Thursday 10pm knew this notebook computer fan is dying, way noisy. By 11pm knew a warranty replacement would be here Monday at best [got here Wednesday]. Working on a different computer would have been daunting. How to keep this one working?

Tried to install software to control fan speed, maybe avoid resonance frequencies. No luck despite several related utilities such as GNOME Sensors Applet, fancontrol, and dellfand (found via I8kfanGUI). Reading the fan speed was possible, controlling it wasn’t. Went to sleep.

Friday morning decided to blow air through the computer with a fan we had made for breathing clean air when soldering: An old computer fan on a cell phone charger. Apparently a blade had broken, so it was rattling too much. Time to make another one like it.
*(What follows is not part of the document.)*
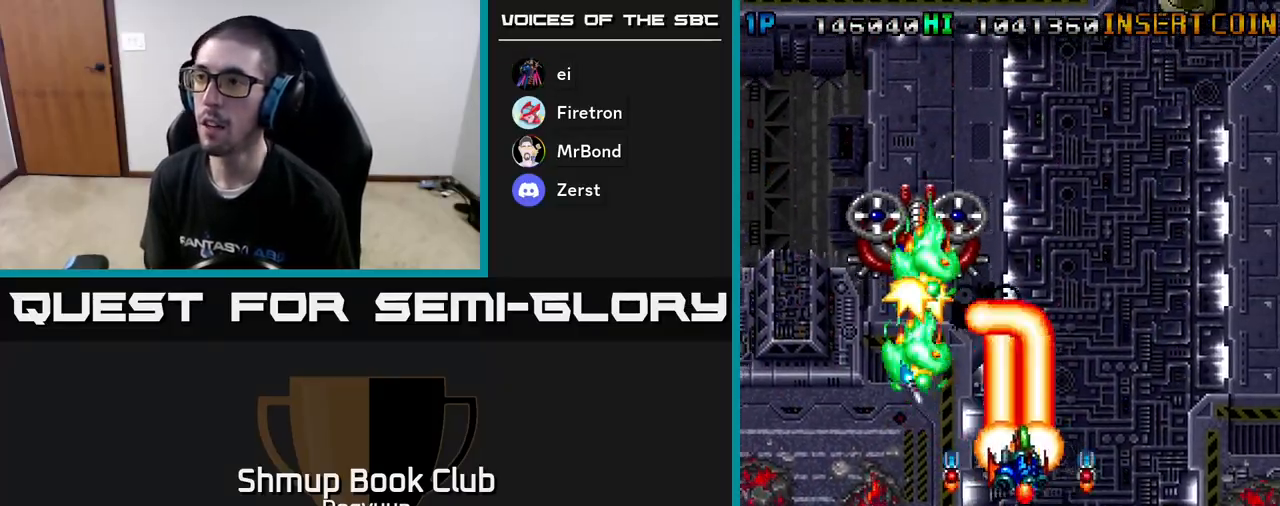
{"buttons": ["A", "DPAD_DOWN", "DPAD_LEFT"], "events": [[117, "A", "up"], [167, "A", "down"], [183, "DPAD_DOWN", "up"], [217, "DPAD_DOWN", "down"], [233, "DPAD_RIGHT", "up"], [333, "A", "up"], [383, "A", "down"], [450, "DPAD_LEFT", "down"]]}
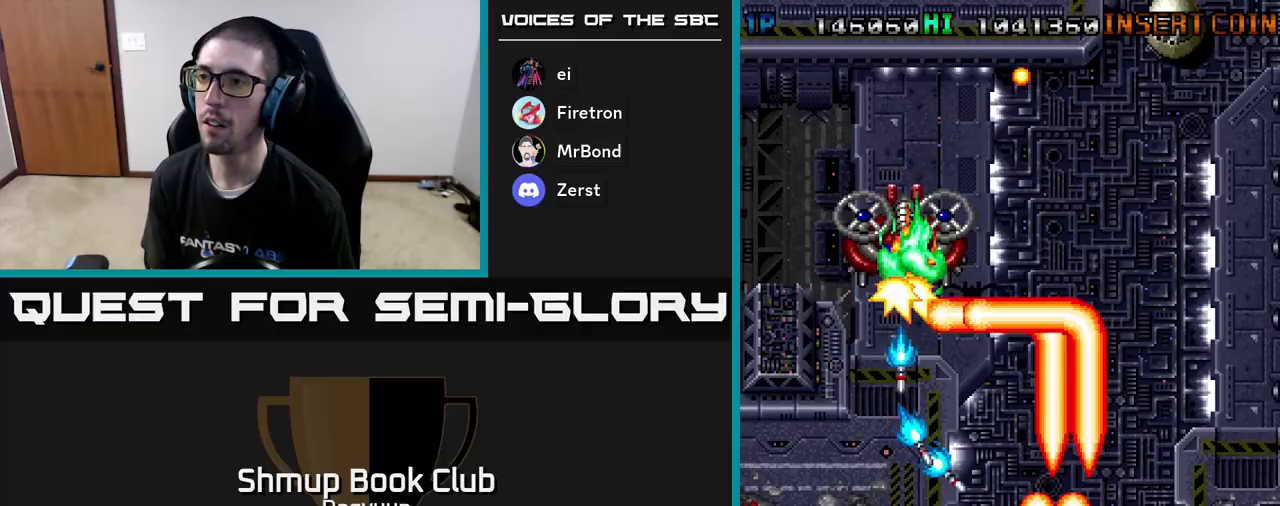
{"buttons": ["A", "DPAD_UP", "DPAD_LEFT"], "events": [[33, "A", "up"], [83, "A", "down"], [133, "DPAD_DOWN", "up"], [250, "A", "up"], [283, "A", "down"], [400, "DPAD_UP", "down"], [450, "A", "up"], [483, "A", "down"]]}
Found fan on motherboard on kid’s bookshelf. Ran it from adjustable power supply to find right voltage for reasonable fan speed. For a 12V DC labeled fan that was about 7V. Found a leftover power supply 6V DC. Verified with multimeter it did output a voltage matching its label, verified with adjustable power supply 6V would spin fast enough. Cut wires, soldered wires, hot glued and electrical taped it up. Grabbed leftover lumber and kids’ building blocks and stuck it under the notebook, aligned to blow where the built-in fan should blow.

notebook external fan

Making a Notebook External Fan

All is good now. Watching temperature in the top GNOME Panel with Hardware Sensors Monitor. Got it from RPMForge with

yum install gnome-applet-sensors

Added it with right-clicking in top edge panel, Add to Panel… Showed more sensors after running


which may only have been possible after

yum install lm_sensors

The external fan is blowing enough air for the processor heatsink to stay cool enough, between 42°C and 50-something °C. Barely any internal fan noise – the defective internal fan now doesn’t come on much, and if so it sounds as if it has an easier time – less effort courtesy of the external fan.